▸ Data provided
****************************************

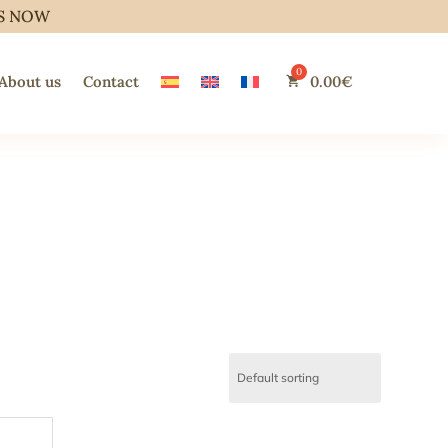
S NOW
About us
Contact
0.00
€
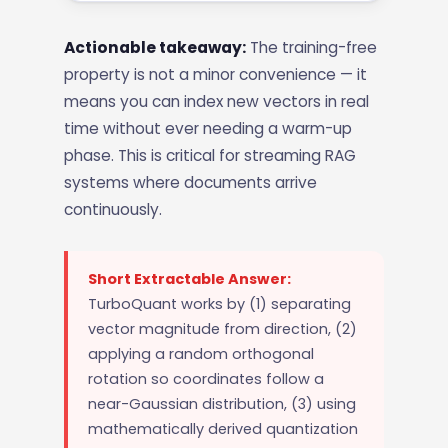
Actionable takeaway:
The training-free
property is not a minor convenience — it
means you can index new vectors in real
time without ever needing a warm-up
phase. This is critical for streaming RAG
systems where documents arrive
continuously.
Short Extractable Answer:
TurboQuant works by (1) separating
vector magnitude from direction, (2)
applying a random orthogonal
rotation so coordinates follow a
near-Gaussian distribution, (3) using
mathematically derived quantization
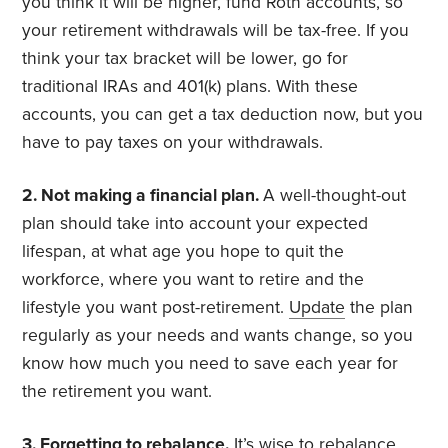
you think it will be higher, fund Roth accounts, so
your retirement withdrawals will be tax-free. If you
think your tax bracket will be lower, go for
traditional IRAs and 401(k) plans. With these
accounts, you can get a tax deduction now, but you
have to pay taxes on your withdrawals.
2. Not making a financial plan.
A well-thought-out
plan should take into account your expected
lifespan, at what age you hope to quit the
workforce, where you want to retire and the
lifestyle you want post-retirement.
Update
the plan
regularly as your needs and wants change, so you
know how much you need to save each year for
the retirement you want.
3. Forgetting to rebalance.
It’s wise to
rebalance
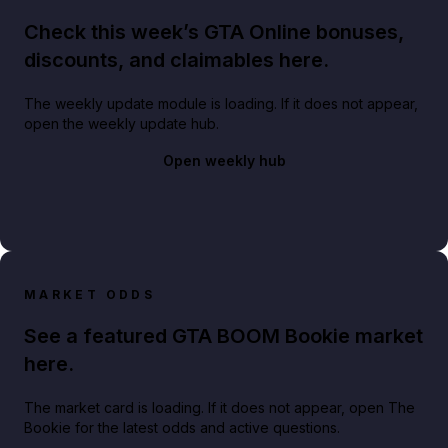
Check this week’s GTA Online bonuses,
discounts, and claimables here.
The weekly update module is loading. If it does not appear,
open the weekly update hub.
Open weekly hub
MARKET ODDS
See a featured GTA BOOM Bookie market
here.
The market card is loading. If it does not appear, open The
Bookie for the latest odds and active questions.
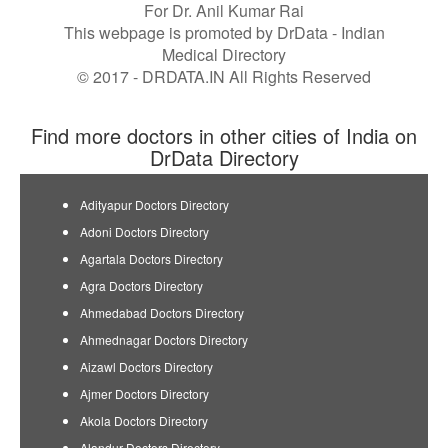
For Dr. Anil Kumar Rai
This webpage is promoted by
DrData
- Indian
Medical Directory
© 2017 - DRDATA.IN All Rights Reserved
Find more doctors in other cities of India on
DrData Directory
Adityapur Doctors Directory
Adoni Doctors Directory
Agartala Doctors Directory
Agra Doctors Directory
Ahmedabad Doctors Directory
Ahmednagar Doctors Directory
Aizawl Doctors Directory
Ajmer Doctors Directory
Akola Doctors Directory
Alandur Doctors Directory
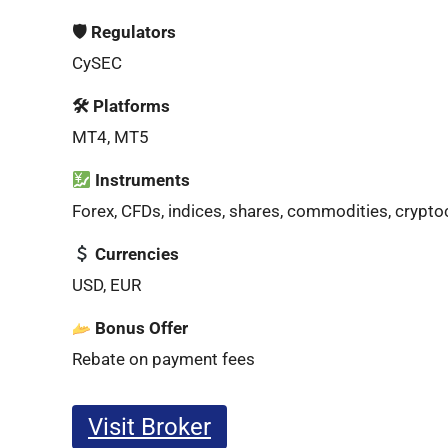
🛡 Regulators
CySEC
🛠 Platforms
MT4, MT5
Instruments
Forex, CFDs, indices, shares, commodities, crypto
Currencies
USD, EUR
Bonus Offer
Rebate on payment fees
Visit Broker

****************************************

▸ Task directions
Output everything in the material exactly. Pictures stay out of it.

▸ Answer to the exercise
S NOW
About us
Contact
0.00
€
Actionable takeaway:
The training-free
property is not a minor convenience — it
means you can index new vectors in real
time without ever needing a warm-up
phase. This is critical for streaming RAG
systems where documents arrive
continuously.
Short Extractable Answer:
TurboQuant works by (1) separating
vector magnitude from direction, (2)
applying a random orthogonal
rotation so coordinates follow a
near-Gaussian distribution, (3) using
mathematically derived quantization
you think it will be higher, fund Roth accounts, so
your retirement withdrawals will be tax-free. If you
think your tax bracket will be lower, go for
traditional IRAs and 401(k) plans. With these
accounts, you can get a tax deduction now, but you
have to pay taxes on your withdrawals.
2. Not making a financial plan.
A well-thought-out
plan should take into account your expected
lifespan, at what age you hope to quit the
workforce, where you want to retire and the
lifestyle you want post-retirement.
Update
the plan
regularly as your needs and wants change, so you
know how much you need to save each year for
the retirement you want.
3. Forgetting to rebalance.
It’s wise to
rebalance
Check this week’s GTA Online bonuses,
discounts, and claimables here.
The weekly update module is loading. If it does not appear,
open the weekly update hub.
Open weekly hub
MARKET ODDS
See a featured GTA BOOM Bookie market
here.
The market card is loading. If it does not appear, open The
Bookie for the latest odds and active questions.
For Dr. Anil Kumar Rai
This webpage is promoted by
DrData
- Indian
Medical Directory
© 2017 - DRDATA.IN All Rights Reserved
Find more doctors in other cities of India on
DrData Directory
Adityapur Doctors Directory
Adoni Doctors Directory
Agartala Doctors Directory
Agra Doctors Directory
Ahmedabad Doctors Directory
Ahmednagar Doctors Directory
Aizawl Doctors Directory
Ajmer Doctors Directory
Akola Doctors Directory
Alandur Doctors Directory
🛡 Regulators
CySEC
🛠 Platforms
MT4, MT5
Instruments
Forex, CFDs, indices, shares, commodities, crypto
Currencies
USD, EUR
Bonus Offer
Rebate on payment fees
Visit Broker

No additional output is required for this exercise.